>> BEGIN Dataset entries
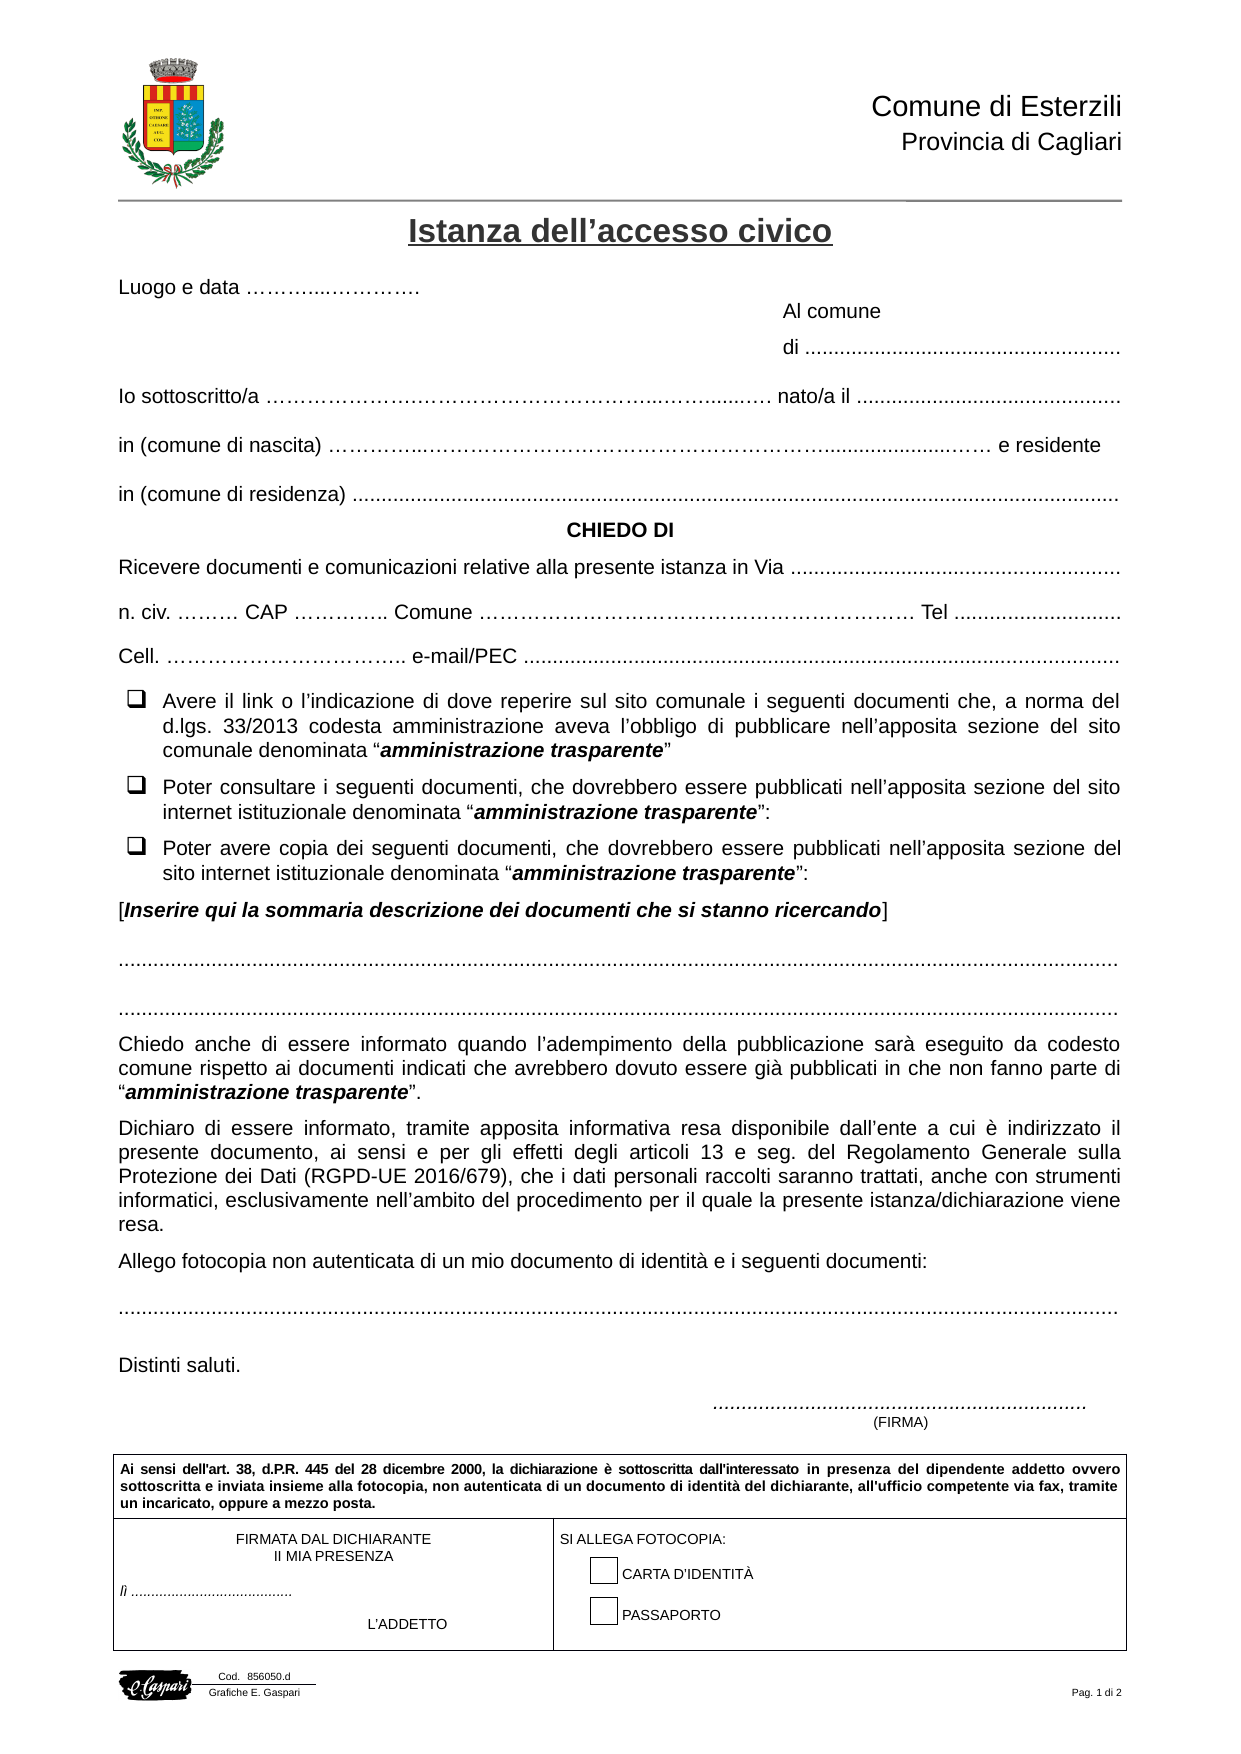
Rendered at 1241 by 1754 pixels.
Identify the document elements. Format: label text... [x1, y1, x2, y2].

text Luogo e data ………....…………. [118, 274, 1122, 298]
text ................................................................. [679, 1389, 1122, 1413]
text Al comune [783, 298, 1122, 322]
text Provincia di Cagliari [224, 127, 1122, 156]
text Chiedo anche di essere informato quando l’adempimento della pubblicazione sarà eseguito da codesto comune rispetto ai documenti indicati che avrebbero dovuto essere già pubblicati in che non fanno parte di “amministrazione trasparente”. [118, 1032, 1122, 1104]
text Cell. …………………………….. e-mail/PEC [118, 644, 1122, 668]
text CHIEDO DI [118, 518, 1122, 542]
text in (comune di nascita) …………...…………………………………………………......................…… e residente [118, 433, 1122, 457]
list Poter consultare i seguenti documenti, che dovrebbero essere pubblicati nell’apposita sezione del sito internet istituzionale denominata “amministrazione trasparente”: [125, 774, 1122, 823]
text Distinti saluti. [118, 1353, 1122, 1377]
text n. civ. ……… CAP ………….. Comune ……………………………………………………… Tel [118, 599, 1122, 623]
subtitle Istanza dell’accesso civico [118, 211, 1122, 249]
text Dichiaro di essere informato, tramite apposita informativa resa disponibile dall’ente a cui è indirizzato il presente documento, ai sensi e per gli effetti degli articoli 13 e seg. del Regolamento Generale sulla Protezione dei Dati (RGPD-UE 2016/679), che i dati personali raccolti saranno trattati, anche con strumenti informatici, esclusivamente nell’ambito del procedimento per il quale la presente istanza/dichiarazione viene resa. [118, 1116, 1122, 1236]
text (FIRMA) [679, 1413, 1122, 1430]
text [Inserire qui la sommaria descrizione dei documenti che si stanno ricercando] [118, 897, 1122, 921]
text Io sottoscritto/a ………………….……………………………...…….......…. nato/a il [118, 384, 1122, 408]
picture [122, 58, 224, 189]
text Allego fotocopia non autenticata di un mio documento di identità e i seguenti documenti: [118, 1248, 1122, 1272]
table_cell SI ALLEGA FOTOCOPIA: CARTA D’IDENTITÀ PASSAPORTO [554, 1519, 1126, 1649]
text Ricevere documenti e comunicazioni relative alla presente istanza in Via [118, 555, 1122, 579]
picture [118, 1669, 192, 1701]
table_cell FIRMATA DAL DICHIARANTE II MIA PRESENZA lì ........................................ L’ADDETTO [114, 1519, 553, 1649]
list Poter avere copia dei seguenti documenti, che dovrebbero essere pubblicati nell’apposita sezione del sito internet istituzionale denominata “amministrazione trasparente”: [125, 836, 1122, 885]
text di [783, 335, 1122, 359]
text in (comune di residenza) [118, 482, 1122, 506]
list Avere il link o l’indicazione di dove reperire sul sito comunale i seguenti documenti che, a norma del d.lgs. 33/2013 codesta amministrazione aveva l’obbligo di pubblicare nell’apposita sezione del sito comunale denominata “amministrazione trasparente” [125, 689, 1122, 762]
table_header Ai sensi dell'art. 38, d.P.R. 445 del 28 dicembre 2000, la dichiarazione è sottoscritta dall'interessato in presenza del dipendente addetto ovvero sottoscritta e inviata insieme alla fotocopia, non autenticata di un documento di identità del dichiarante, all'ufficio competente via fax, tramite un incaricato, oppure a mezzo posta. [114, 1455, 1126, 1517]
text Comune di Esterzili [224, 89, 1122, 122]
>> END Dataset entries
How many lines in the material above contain the string "Poter"? Case counts. Give only the number.

» Task answer
2